May 22, 2020

New study will investigate how latent co-infections affect clinical outcomes in HIV-infected Kenyan children

African children with delayed HIV diagnosis have a high risk of death, and there is an urgent need for novel strategies to improve their care.  As HIV treatment expands across Africa, Global WACh researchers seek to understand the complex interplay of infectious diseases and HIV infections, which is pivotal to the development of more effective treatments. Dr. Jennifer Slyker (Associate Professor, Global Health; Adjunct Associate Professor, Epidemiology) is leading a new study funded by the National Institute of Health (NIH) to investigate how common, asymptomatic co-infections affect clinical outcomes in critically ill HIV-infected Kenyan children during hospitalization.

The study will examine whether silent infection with Epstein-Barr virus (EBV) and malaria may affect children’s ability to respond to HIV treatment and recover from their illnesses. EBV, the virus causing infectious mononucleosis, infects >90% of the global population but infrequently causes disease in healthy individuals. EBV infection persists through life and there is no vaccine or cure.  Malaria is also endemic in Western Kenya, where most children first encounter infection in early childhood. Once malaria is treated, most children recover and develop some immunity to subsequent infections; however malaria parasites can persist for many years in the blood.

Previous research in this cohort found that reactivation of cytomegalovirus (CMV), another asymptomatic, persistent infection, was associated with worse outcomes in children diagnosed with HIV in hospital. CMV causes dramatic increases in host immune activation, particularly activation of T cells, which may explain poorer outcomes in these children. Like CMV, EBV and malaria also activate the host immune system, but a different type of immune cell is activated in these infections, the B cell. If EBV and malaria similarly affect host immunity and recovery, there may be benefit in addressing one or more of these co-infections when severely-ill children are starting antiretroviral HIV therapy in hospital.
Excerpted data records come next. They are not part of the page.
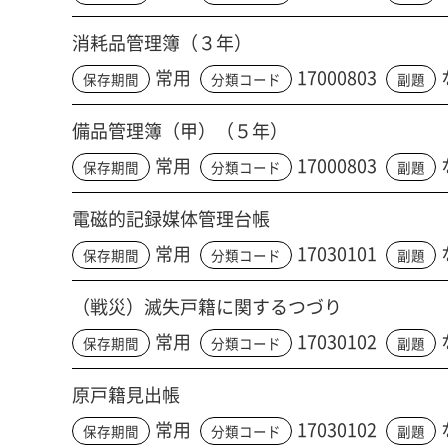
消耗品管理簿（３年）
常用
17000803
保存期間
分類コード
副題
備品管理簿（甲）（５年）
常用
17000803
保存期間
分類コード
副題
電磁的記録媒体管理台帳
常用
17030101
保存期間
分類コード
副題
（戦災）滅失戸籍に関するつづり
常用
17030102
保存期間
分類コード
副題
原戸籍見出帳
常用
17030102
保存期間
分類コード
副題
The study continues a >10 year collaboration by UW and University of Nairobi/Kenyatta National Hospital investigators, who have been working together to understand the role of herpesvirus (CMV, EBV, HHV-8, HSV) and tuberculosis (TB) infections in women and children living with HIV infection. The study will use archived blood samples collected from Global WACh’s Pediatric Urgent Start of Highly Active Antiretroviral Treatment (PUSH) Study. Dr. Meei-Li Huang’s lab (UW Virology), will measure EBV viral DNA levels, and Dr. Sean Murphy’s lab (UW Laboratory Medicine,) will use ultrasensitive assays to quantify very low levels of malaria parasites from stored blood samples.

Study investigators include Drs. Grace John-Stewart (UW Global Health; Co-Director, Global WACh), Dalton Wamalwa (Associate Professor, University of Nairobi Paediatrics and Child Health), Irene Njuguna (UW, Kenyatta National Hospital), Barbra Richardson (UW Biostatistics, Global Health), and Sean Murphy (UW Laboratory Medicine).